Dive Brief:
- In a highly expected move, the Food and Drug Administration on Monday approved Vertex Pharmaceuticals Inc.'s latest combination treatment, Symdeko, paving a way for the biotech to serve a greater portion of the cystic fibrosis patient population.
- Vertex set Symdeko's annual list price at $292,000, sandwiching it between the $272,000 and $311,000 it respectively costs for a year's supply of the company's other marketed CF products, Orkambi and Kalydeco.
- Largely referred to as tez/iva, Symdeko pairs a new corrector, tezacaftor, with the active ingredient in Kalydeco, ivacaftor. Assuming the combo would gain approval and Orkambi uptake would continue to grow, Vertex executives estimated about 44,000 CF patients — more than half the global population — would be eligible to take the company's treatments.
Dive Insight:
The FDA's decision not only gives Vertex a third ready-for-market CF drug, but also makes it easier for the biotech to conduct clinical investigations for triple combos.

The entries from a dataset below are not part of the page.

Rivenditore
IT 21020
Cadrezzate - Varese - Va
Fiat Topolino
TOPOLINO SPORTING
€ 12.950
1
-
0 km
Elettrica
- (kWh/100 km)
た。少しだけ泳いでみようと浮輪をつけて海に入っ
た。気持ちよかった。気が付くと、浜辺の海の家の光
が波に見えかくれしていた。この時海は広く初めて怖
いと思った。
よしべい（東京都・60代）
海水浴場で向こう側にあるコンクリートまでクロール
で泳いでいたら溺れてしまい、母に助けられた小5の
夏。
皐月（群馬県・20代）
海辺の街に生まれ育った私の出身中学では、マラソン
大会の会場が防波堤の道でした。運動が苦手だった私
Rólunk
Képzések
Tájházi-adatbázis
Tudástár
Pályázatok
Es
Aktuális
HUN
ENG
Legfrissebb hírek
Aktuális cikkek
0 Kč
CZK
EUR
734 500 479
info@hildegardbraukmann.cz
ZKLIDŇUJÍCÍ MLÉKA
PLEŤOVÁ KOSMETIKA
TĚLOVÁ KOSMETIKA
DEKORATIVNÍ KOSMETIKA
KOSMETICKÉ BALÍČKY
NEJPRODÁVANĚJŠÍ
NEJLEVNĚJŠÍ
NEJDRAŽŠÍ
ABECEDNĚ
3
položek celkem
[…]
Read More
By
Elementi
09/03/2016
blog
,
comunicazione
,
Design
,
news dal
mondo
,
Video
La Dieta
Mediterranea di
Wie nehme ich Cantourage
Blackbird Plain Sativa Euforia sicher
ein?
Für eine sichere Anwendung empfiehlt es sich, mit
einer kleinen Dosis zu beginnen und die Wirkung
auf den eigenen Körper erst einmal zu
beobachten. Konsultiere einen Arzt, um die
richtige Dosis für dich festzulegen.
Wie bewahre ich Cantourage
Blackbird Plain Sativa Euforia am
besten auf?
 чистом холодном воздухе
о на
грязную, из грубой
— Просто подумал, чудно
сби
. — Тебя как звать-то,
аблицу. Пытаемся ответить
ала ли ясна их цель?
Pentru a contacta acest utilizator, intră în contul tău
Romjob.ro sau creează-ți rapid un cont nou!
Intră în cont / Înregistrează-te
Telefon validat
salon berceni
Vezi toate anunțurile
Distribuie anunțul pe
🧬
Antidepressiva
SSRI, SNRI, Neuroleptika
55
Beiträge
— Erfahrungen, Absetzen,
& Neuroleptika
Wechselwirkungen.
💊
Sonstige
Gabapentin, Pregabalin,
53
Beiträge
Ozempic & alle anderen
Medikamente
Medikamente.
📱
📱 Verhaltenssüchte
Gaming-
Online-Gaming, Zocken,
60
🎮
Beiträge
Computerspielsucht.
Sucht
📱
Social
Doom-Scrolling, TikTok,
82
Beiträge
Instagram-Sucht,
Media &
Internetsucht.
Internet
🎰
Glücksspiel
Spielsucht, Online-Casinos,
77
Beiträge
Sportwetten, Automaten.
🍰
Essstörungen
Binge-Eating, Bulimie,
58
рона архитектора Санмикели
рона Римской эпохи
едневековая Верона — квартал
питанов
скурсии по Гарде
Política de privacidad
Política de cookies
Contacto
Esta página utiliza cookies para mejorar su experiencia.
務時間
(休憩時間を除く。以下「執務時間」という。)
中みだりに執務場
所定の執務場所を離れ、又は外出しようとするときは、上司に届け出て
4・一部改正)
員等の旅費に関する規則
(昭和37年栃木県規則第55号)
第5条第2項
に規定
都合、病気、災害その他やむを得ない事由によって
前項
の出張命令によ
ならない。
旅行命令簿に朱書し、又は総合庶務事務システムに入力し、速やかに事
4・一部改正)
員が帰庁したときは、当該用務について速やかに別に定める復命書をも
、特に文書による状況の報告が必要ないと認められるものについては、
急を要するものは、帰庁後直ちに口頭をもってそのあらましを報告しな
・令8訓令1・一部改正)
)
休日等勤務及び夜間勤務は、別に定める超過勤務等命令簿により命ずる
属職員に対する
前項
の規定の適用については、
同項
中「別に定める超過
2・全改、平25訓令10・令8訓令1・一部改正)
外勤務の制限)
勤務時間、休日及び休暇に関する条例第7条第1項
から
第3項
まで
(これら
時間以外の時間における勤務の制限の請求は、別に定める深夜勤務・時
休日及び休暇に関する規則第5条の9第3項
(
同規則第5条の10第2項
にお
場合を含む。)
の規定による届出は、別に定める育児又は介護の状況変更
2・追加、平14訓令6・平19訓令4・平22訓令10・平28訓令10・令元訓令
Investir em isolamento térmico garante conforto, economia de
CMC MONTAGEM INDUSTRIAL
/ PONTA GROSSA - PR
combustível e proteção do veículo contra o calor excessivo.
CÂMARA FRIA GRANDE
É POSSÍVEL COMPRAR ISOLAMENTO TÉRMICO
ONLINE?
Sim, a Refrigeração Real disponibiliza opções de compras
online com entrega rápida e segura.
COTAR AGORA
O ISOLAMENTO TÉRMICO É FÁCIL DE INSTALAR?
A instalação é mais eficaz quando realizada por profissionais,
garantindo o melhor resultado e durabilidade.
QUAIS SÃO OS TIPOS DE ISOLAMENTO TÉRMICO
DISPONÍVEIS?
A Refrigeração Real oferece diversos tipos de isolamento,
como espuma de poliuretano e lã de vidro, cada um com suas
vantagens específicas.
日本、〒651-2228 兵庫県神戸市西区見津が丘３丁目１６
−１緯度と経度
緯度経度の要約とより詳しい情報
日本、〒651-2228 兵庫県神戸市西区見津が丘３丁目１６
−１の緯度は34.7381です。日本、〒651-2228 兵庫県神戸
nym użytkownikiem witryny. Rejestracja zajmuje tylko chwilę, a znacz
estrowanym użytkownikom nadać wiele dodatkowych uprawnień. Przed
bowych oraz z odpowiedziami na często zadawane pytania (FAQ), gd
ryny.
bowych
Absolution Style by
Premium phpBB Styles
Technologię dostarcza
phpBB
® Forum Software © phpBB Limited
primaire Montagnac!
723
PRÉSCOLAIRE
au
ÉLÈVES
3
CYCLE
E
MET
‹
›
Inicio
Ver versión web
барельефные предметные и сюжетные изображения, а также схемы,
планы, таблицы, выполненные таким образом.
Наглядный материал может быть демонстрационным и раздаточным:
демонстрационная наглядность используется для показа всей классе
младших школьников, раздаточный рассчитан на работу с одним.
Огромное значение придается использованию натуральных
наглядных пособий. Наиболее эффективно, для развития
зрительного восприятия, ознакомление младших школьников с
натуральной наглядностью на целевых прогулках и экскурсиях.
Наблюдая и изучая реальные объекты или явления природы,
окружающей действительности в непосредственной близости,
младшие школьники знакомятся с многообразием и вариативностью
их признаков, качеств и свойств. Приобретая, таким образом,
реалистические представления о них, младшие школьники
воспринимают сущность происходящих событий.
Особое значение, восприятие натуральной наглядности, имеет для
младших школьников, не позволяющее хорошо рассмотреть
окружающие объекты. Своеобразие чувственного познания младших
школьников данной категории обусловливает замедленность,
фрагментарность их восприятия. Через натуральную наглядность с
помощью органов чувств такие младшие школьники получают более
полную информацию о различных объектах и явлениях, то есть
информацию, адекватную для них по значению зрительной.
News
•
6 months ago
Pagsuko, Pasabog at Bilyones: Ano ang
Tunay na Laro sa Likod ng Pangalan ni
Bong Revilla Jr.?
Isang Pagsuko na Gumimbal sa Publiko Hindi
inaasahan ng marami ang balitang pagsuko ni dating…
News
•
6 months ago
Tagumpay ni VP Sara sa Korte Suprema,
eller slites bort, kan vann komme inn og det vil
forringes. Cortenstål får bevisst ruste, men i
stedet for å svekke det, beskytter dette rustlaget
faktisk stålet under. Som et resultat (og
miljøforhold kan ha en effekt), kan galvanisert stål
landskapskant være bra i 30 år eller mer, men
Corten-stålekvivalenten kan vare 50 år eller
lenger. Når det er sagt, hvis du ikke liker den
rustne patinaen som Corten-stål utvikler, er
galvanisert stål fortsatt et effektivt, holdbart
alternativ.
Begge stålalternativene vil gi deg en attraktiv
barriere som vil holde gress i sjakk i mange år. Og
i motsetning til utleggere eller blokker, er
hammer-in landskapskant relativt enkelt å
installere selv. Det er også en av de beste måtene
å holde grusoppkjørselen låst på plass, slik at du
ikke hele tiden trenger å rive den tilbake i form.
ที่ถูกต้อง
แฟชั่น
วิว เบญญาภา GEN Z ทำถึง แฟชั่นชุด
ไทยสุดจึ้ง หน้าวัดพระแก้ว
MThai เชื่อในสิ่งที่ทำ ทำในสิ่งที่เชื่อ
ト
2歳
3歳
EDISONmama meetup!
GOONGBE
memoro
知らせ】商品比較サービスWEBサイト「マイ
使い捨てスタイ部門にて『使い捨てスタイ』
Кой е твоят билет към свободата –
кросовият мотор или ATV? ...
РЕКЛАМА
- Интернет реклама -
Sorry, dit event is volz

Last month, Vertex revealed plans to take two triplets into late-stage testing: one consisting of the tez/iva backbone and a next-generation corrector, VX-659, the other consisting of tezacaftor, an investigational potentiator, VX-561, and another next-generation corrector, VX-445. Should the triplets gain approval, Vertex believes its portfolio could treat up to 90% of the CF population.

But to stand a chance at approval, the triple combos will need to show they're more effective than the two-drug combos in head-to-head trials, according to Jefferies analyst Michael Yee. An FDA OK for tez/iva provides a straightforward way of doing just that, Yee noted in November, allowing Vertex to use the product as a control group so it can demonstrate the added benefit of pairing VX-659 or VX-445 to already effective drugs.
Such an advantage puts the company in an even stronger position against fellow CF drugmakers like Galapagos NV.
In a Feb. 12 note, Jefferies called Vertex the "cleanest growth story in biotech," and predicted the company's revenues and earnings could triple in the next three to five years. Vertex recorded $2.49 billion worth of revenue last year, reflecting an almost 50% increase from 2016.
Symdeko will surely lift bottom lines in 2018. Though the drug is pricier than Orkambi, it has demonstrated stronger efficacy and safety in the clinic. Yee predicted that patients who stopped taking Orkambi in the last couple years could find added benefit by starting Symdeko treatment — setting Vertex up to fetch about $100 million to $200 million from the new drug this year.
"Symdeko’s price reflects its demonstrated clinical benefits in CF, including a favorable safety/tolerability profile, and our ongoing commitment to reinvesting in the development of new medicines for the more than half of people with CF who still do not have a medicine to treat the underlying cause of their disease," Vertex told BioPharma Dive in an email.
"Our first two medicines, Kalydeco and Orkambi, are widely covered by public and private insurers in the U.S. and we expect the case will be the same for Symdeko," the company added.
Vertex shares were down less than 1% to $151.40 apiece at market's open Tuesday, but climbed to $153.85 apiece by mid-morning.